» SOURCE EXCERPT:
1.8.1 Linux

This section describes the availability of cluster system in the following environments in Linux.

Cluster system in the physical environment
Cluster system between guest OSes with the Host OS failover function (KVM)
Cluster system between guest OSes on multiple host OSes (KVM)
Cluster system between guest OSes on one host OS (KVM)
Cluster system between guest OSes on multiple compute nodes (RHOSP)
Cluster system between guest OSes on one compute node (RHOSP)
Cluster system between guest OSes on multiple ESXi hosts (VMware)
Cluster system between guest OSes on one ESXi host (VMware)

The table below summarizes the availability of error detection in each monitored cluster system.

Table 1.1 Availability according to each cluster system configuration (in a physical environment and virtual environment)
Monitoring target	Physical server	KVM			RHOSP		VMware
Monitoring target	Physical server	Cluster system between guest OSes with the Host OS failover function	Cluster system between guest OSes on multiple host OSes	Cluster system between guest OSes on one host OS	Cluster system between guest OSes on multiple compute nodes	Cluster system between guest OSes on one compute node	Cluster system between guest OSes on multiple ESXi hosts	Cluster system between guest OSes on one ESXi host
1. Unit	Y	Y	N	N	Y*1	N	Y*2	N
2. Shared disk and path of disk access	Y	Y	Y	N	Y	N	Y	N
3. Public LAN	Y	Y	Y	N	Y	N	Y	N
4. OS (physical, host OS/ESXi host)	Y	Y	N	N	Y*1	N	Y*2	N
5. OS (guest OS)	-	Y	Y	Y	Y	Y	Y*3	Y*4
6. Service (cluster application)	Y	Y	Y	Y	Y	Y	Y	Y

Service continuity when an error occurs Y: Available, N: Unavailable, - : Excluded

*1 The service can be continued by configuring high availability for compute instances.

» REQUIRED ACTIONS:
1 – Print the Linux cluster availability section from "1.8.1 Linux" to "compute node (RHOSP)".
2 – Using the Linux cluster availability section, explain in one to three sentences why the Unit row is marked "Y*1" for the cluster system between guest OSes on multiple compute nodes (RHOSP).
3 – Pick up the Linux cluster availability section after its last sentence and continue it.

» EXCERPTED RECORDS:
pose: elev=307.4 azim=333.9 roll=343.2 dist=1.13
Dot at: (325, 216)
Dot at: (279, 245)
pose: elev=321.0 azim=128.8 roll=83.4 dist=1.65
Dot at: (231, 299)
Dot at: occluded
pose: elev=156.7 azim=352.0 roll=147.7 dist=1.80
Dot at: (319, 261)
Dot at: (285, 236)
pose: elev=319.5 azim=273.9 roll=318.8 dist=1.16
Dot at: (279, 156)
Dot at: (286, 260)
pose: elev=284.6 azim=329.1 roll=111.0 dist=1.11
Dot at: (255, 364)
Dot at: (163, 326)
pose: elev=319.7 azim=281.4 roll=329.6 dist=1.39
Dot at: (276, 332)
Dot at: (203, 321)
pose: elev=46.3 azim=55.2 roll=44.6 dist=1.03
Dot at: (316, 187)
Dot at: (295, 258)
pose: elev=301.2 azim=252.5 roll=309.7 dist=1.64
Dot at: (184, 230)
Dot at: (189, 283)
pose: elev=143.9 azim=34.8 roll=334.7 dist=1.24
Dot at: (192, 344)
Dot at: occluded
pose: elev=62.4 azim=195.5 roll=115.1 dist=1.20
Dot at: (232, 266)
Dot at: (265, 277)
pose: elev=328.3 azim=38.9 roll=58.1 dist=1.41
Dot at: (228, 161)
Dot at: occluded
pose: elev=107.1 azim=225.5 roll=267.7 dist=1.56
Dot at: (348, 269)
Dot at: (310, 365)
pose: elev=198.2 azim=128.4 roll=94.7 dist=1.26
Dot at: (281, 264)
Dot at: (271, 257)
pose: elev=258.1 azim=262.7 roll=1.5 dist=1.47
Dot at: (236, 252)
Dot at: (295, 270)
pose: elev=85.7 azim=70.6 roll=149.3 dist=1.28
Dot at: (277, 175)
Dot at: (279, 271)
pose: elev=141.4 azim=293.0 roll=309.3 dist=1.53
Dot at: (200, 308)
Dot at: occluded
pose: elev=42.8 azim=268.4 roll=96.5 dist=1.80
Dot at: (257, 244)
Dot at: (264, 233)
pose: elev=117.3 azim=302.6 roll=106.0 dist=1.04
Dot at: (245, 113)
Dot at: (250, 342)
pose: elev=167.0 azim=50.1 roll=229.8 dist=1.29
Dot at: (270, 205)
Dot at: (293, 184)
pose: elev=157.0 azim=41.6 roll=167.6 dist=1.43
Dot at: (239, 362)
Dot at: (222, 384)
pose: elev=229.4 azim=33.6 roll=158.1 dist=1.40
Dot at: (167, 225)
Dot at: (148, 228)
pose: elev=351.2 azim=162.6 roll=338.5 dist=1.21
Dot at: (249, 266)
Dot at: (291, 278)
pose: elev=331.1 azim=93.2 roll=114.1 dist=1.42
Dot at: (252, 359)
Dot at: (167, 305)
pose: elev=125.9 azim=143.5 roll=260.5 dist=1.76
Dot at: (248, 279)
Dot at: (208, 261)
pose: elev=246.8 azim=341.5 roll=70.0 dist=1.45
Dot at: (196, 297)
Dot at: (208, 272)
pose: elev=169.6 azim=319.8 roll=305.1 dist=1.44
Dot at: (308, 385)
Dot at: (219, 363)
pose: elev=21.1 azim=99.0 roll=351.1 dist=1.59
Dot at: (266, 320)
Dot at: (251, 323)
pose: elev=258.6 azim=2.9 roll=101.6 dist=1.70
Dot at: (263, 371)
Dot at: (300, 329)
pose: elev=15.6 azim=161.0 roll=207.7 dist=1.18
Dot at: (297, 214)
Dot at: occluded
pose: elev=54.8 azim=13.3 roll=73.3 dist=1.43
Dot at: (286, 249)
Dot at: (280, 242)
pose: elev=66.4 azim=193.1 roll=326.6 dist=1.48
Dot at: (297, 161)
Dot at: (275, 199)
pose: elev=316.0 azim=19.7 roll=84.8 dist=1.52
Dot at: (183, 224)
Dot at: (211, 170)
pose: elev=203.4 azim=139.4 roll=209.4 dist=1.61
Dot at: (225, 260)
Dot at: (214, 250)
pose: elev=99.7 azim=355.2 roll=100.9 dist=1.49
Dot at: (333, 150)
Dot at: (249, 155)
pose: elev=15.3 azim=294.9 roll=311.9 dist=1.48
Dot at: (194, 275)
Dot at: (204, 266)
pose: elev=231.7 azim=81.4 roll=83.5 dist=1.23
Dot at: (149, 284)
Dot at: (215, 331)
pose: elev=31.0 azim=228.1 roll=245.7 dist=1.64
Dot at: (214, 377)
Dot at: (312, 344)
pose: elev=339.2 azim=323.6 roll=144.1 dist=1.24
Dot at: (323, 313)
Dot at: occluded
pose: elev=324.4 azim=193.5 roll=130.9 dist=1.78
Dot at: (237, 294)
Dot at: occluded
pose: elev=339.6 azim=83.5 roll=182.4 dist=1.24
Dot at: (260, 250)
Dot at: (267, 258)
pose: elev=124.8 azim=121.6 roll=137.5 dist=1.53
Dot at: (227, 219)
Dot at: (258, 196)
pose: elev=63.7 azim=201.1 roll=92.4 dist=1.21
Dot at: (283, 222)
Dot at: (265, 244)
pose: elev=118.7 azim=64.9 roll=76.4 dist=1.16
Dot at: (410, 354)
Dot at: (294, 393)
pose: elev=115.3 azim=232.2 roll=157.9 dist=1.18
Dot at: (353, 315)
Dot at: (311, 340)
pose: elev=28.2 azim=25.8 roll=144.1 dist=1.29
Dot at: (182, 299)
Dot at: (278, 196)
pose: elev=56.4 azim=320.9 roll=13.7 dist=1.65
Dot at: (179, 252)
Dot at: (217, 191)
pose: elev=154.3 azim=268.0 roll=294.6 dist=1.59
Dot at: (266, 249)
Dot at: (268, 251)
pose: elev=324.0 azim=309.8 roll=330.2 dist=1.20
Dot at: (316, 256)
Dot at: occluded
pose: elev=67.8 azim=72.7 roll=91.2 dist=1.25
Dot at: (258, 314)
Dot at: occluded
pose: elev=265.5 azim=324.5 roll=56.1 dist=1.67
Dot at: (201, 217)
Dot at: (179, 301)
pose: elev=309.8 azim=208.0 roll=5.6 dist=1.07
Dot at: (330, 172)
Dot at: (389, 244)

» ANSWERS TO EACH TASK:
1 –
1.8.1 Linux

This section describes the availability of cluster system in the following environments in Linux.

Cluster system in the physical environment
Cluster system between guest OSes with the Host OS failover function (KVM)
Cluster system between guest OSes on multiple host OSes (KVM)
Cluster system between guest OSes on one host OS (KVM)
Cluster system between guest OSes on multiple compute nodes (RHOSP)
Cluster system between guest OSes on one compute node (RHOSP)

2 – The "Y*1" mark means service continuity is available when a unit error occurs in that RHOSP configuration. Footnote *1 explains that this is because the service can be continued by configuring high availability for compute instances.

3 –
For more information on configuring high availability for compute instances, refer to "High Availability for Compute Instances" in "Red Hat OpenStack Platform."

*2 Only when the I/O fencing function is used or VMware vCenter Server functional cooperation and VMware vSphere HA are used, if a hang-up is detected in a guest OS and the guest OS cannot be switched to the standby system automatically, the guest OS will be changed to LEFTCLUSTER state.

*3 When the guest OS cannot be switched to the standby system automatically, the guest OS becomes the LEFTCLUSTER state.

*4 Only when VMware vCenter Server functional cooperation is used, the guest OS can be switched automatically.

Figure 1.17 Physical environment

Figure 1.18 Virtual environment

For the RHOSP environment, read "host OS" as "compute node". For the VMware environment, read "host OS" as "ESXi host."

How to detect an error in the following targets to be monitored

Unit
For PRIMEQUEST 2000, the asynchronous monitoring linked with Management Board (MMB), and for PRIMEQUEST3000, the asynchronous monitoring linked with iRMC/MMB, immediately detects a panic or a reset triggered by an error in CPU, memory, or others, and the service is switched to the standby system. For PRIMERGY and virtual environments, an error is detected by the heartbeat monitoring, and the service is switched to the standby system. *1
Shared disk and path of disk access
Combining with the volume management function (GDS), the system detects a failure of a disk access or disk access path (monitored by the Gds resource), and the service is switched to the standby system when the disk cannot be accessed or a failure of the whole system of the disk access path occurs.
Public LAN
Combining with the network multiplexing function (Global Link Services, hereinafter referred to as GLS), the system detects a failure of a network adapter or a route in the public LAN (monitored by the Gls resource), and the service is switched to the standby system when a failure of the whole system of the network occurs.
OS (physical and host OS/ESXi host)
An error is detected by the heartbeat monitoring, and the service is switched to the standby system. *1
OS (guest OS)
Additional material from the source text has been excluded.